→ **Passage to read**
******************************
[SCL] more syntactic wrinkles
pat hayes
phayes at ihmc.us
Fri Jul 4 09:38:37 CDT 2003
Guys, here are drafty proposals for the other missing parts of the
SCL syntax. These are boring from a logic point of view but I think
important for a deployed language.
1. Comment wrappers
The syntax should allow any expression to have a comment added to it
which is logically invisible. This is awkward to state using
traditional syntax description techniques since it doubles the number
of syntax primitives, but it really is a very simple idea. There is
a new term generator called Com and every syntax class - App, Id,
Neg, etc. - has an additional case allowing a comment wrapper to
count as one of them; so eg
Conj: F* -> F U ConjWrap
ConjWrap: Conj x Com
In addition, a bare Com is allowed as an expression but assigned no
semantics (it is logically equivalent to 'true'.)
Con is *not* required to be disjoint from anything in particular
(some apps may wish to include SCL text itself as comment) and
ideally is not even required to be text; all that matters is that the
Wrap cases can be clearly distinguished in the concrete syntax. Such
a syntax extending SCLKIF might use square brackets to enclose a
wrapper, as in:
[(forall ([?x *Should be @x??]) (implies (P @x)(Q ?x @x))) This is a
very silly axiom, see http://www.ihmc.us/users/phayes/sillyaxioms .]
which is logically the same as
(forall (?x) (implies (P @x)(Q ?x @x)))
Part of the conformance requirements are that although wrappers have
no logical meaning, apps which transmit or process ontologies are
required to retain them as part of an ontology and to provide them to
users or through APIs when requested.
2. Special term classes (datatyping).
We need a provision for an SCL language to have special terms with
fixed denotations and some 'standard' way to indicate them. Obvious
examples are numerals denoting integers and quoted expressions
denoting character strings, but it would also be useful to have a
class of well-balanced XML fragments denoting XML documents (maybe in
some normal form or other) and to be ready for languages which have
things like dates, airport ID codes, God knows what, as such
categories. So here's a general proposal for such things, call them
type classes. This is based on the treatment of datatypes in RDF.
******************************
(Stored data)
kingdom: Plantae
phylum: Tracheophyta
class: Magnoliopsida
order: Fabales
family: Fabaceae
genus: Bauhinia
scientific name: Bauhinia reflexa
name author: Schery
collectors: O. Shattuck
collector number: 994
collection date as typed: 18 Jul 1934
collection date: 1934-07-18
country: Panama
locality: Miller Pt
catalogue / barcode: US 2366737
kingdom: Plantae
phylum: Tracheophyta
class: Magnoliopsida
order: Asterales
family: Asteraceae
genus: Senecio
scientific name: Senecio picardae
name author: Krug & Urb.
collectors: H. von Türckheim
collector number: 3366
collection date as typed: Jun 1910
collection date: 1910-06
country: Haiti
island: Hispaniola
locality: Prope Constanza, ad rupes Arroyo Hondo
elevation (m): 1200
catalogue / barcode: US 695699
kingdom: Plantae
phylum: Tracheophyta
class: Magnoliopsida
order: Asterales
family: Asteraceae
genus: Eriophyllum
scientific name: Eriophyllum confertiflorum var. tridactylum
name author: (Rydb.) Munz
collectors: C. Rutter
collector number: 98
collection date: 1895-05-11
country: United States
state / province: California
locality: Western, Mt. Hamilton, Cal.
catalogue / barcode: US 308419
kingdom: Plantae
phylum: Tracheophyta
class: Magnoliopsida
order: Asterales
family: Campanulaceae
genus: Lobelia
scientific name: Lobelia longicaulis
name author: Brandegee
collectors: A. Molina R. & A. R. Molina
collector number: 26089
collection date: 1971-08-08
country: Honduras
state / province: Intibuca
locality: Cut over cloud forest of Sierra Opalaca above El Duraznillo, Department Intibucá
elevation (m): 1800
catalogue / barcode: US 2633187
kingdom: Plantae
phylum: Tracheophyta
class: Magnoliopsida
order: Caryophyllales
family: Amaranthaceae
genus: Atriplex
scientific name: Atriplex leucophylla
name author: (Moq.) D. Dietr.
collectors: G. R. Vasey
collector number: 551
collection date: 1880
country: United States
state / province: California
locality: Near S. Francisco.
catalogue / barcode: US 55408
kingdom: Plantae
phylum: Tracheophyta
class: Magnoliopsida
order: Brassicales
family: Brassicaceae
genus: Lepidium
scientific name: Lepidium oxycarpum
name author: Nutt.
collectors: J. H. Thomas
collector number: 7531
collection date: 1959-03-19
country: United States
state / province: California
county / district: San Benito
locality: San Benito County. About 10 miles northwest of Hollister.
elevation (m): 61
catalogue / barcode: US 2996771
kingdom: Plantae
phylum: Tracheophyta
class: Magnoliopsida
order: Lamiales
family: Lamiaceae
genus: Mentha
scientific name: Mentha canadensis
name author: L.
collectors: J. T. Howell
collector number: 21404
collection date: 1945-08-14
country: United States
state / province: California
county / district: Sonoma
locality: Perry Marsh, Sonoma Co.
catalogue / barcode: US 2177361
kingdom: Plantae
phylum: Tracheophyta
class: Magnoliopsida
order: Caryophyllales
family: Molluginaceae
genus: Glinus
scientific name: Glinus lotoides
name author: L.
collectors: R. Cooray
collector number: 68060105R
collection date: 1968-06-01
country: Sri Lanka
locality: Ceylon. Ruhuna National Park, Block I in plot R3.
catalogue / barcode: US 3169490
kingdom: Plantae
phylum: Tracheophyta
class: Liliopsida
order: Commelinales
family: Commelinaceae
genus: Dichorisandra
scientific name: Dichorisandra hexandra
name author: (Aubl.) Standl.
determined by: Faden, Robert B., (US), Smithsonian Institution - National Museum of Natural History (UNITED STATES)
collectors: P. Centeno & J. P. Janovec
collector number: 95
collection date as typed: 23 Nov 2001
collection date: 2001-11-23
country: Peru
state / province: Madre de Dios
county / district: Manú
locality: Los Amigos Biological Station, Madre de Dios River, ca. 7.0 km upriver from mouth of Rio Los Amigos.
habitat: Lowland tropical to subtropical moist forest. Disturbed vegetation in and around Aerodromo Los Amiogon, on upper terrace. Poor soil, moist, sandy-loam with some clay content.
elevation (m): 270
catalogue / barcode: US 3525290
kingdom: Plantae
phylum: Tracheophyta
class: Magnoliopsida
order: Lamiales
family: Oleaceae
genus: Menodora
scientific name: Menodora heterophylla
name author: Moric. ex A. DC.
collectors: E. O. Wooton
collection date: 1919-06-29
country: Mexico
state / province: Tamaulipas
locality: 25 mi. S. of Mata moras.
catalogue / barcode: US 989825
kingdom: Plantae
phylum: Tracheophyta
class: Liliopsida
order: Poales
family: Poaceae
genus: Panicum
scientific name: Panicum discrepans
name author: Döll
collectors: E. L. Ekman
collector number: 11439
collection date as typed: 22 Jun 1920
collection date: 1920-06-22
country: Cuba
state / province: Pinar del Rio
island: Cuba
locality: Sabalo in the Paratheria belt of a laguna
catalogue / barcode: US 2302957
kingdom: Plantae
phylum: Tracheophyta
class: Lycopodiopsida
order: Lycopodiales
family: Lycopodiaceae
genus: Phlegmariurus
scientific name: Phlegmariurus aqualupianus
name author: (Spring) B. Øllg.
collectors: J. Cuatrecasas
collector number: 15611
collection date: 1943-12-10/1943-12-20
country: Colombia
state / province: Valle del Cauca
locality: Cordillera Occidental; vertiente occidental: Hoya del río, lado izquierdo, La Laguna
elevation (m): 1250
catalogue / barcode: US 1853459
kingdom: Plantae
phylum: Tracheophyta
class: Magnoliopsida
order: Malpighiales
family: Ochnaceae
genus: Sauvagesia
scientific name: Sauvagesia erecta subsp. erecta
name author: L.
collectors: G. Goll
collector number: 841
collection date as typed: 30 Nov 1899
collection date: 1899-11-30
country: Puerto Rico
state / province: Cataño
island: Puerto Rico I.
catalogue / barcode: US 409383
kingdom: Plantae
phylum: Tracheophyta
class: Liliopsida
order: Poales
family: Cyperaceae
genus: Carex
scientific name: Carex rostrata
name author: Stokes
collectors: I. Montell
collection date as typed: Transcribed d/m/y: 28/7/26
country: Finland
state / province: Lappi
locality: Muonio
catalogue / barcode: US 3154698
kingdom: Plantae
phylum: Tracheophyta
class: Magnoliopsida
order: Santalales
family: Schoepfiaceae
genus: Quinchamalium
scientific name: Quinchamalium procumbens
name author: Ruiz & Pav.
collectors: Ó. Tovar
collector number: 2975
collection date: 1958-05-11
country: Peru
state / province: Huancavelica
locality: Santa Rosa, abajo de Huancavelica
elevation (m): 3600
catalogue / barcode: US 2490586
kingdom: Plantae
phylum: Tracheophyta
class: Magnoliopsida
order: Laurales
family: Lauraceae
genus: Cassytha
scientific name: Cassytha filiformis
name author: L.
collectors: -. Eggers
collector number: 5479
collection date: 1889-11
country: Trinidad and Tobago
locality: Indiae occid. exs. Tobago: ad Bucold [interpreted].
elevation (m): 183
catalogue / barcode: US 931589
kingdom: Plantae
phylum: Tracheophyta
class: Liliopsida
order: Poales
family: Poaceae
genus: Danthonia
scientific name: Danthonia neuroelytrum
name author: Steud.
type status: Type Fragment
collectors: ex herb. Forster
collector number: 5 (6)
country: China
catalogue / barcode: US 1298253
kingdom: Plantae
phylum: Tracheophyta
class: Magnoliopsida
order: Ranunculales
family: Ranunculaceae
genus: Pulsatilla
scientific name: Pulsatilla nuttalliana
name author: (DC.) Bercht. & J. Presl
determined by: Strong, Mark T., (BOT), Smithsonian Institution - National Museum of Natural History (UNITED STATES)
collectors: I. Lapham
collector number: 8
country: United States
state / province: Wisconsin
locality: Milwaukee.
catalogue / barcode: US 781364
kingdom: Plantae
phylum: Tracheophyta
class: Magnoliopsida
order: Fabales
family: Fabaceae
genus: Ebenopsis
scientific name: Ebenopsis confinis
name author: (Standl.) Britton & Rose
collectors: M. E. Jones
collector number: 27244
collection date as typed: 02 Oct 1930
******************************
→ **Task**
Continue the mailing list message on SCL syntax from the point where it stops. These entries have no connection to the mailing list message about SCL syntax.

→ **Answer**
A type T is defined by a set LT of constants (terms?) called lexical
forms, a set VT of values and a function L2VT from LT to VT. Also,
there is a constant Tname called the 'canonical name' of the type and
a predicate symbol Tpred. These could be the same in some CL
syntaxes.
The base type theory of T is an infinite set of ground atoms
scl:Type(Tname)
Tpred(t) for every t in LT
not Tpred(t) for every constant t not in LT
t1=t2 for every t1 and t2 in LT with L2VT(t1)=L2VT(t2)
not t1=t2 for every t1, t2 in LT with L2VT(t1)/=L2VT(t2)
Here scl:Type is a special predicate symbol reserved for use in SCL languages.
Obvious examples would be the type of integers mapped from numerals,
the type of character strings mapped from quoted strings and the type
of XML documents mapped from well-balanced XML markup strings (both
of which have trivial L2V mappings), but for other examples see
http://www.w3.org/TR/xmlschema-2/
An SCL language which supports a type T must provide a distinctive
syntactic from for all terms in LT, and conforming inference engines
must somehow provide a means to determine the truthvalue of all
ground atoms in the base type theory. In particular cases other
functionality may be appropriate as well (eg see XSD's use of
'facets' http://www.w3.org/TR/xmlschema-2/#rf-fund-facets), but this
is a minimum. Note that in the case of numerals this would require an
engine to know that 4/=7, say, but not to be able to do any
arithmetic. If y'all want Peano arithmetic, you have to axiomatize it
yourself.
One way to achieve the distinctive-syntactic-form requirement is to
include the type name as part of the terms in LT; this is how RDF
handles typing, so that to write three in RDF you have to write
"3"^^xsd:integer. A more, er, normal syntax might use enclosing
single quotes to mark character strings and have the convention that
all numerals denote numbers; it would then have to not use numerals
as simple names, of course.
Now, this does not provide for any particular syntax for defining a
type, or even for declaring that a given SCL language includes any
particular types. In an ideal world there would be a uniform general
way to do this. About the best we can do at present, seems to me (and
God knows it is not ideal) would be to refer to an existing standard
set such as the XML schema collection, and require conforming SCL
languages to use the relevant URIrefs (xsd:integer, xsd:string etc.)
as type names.
Thoughts?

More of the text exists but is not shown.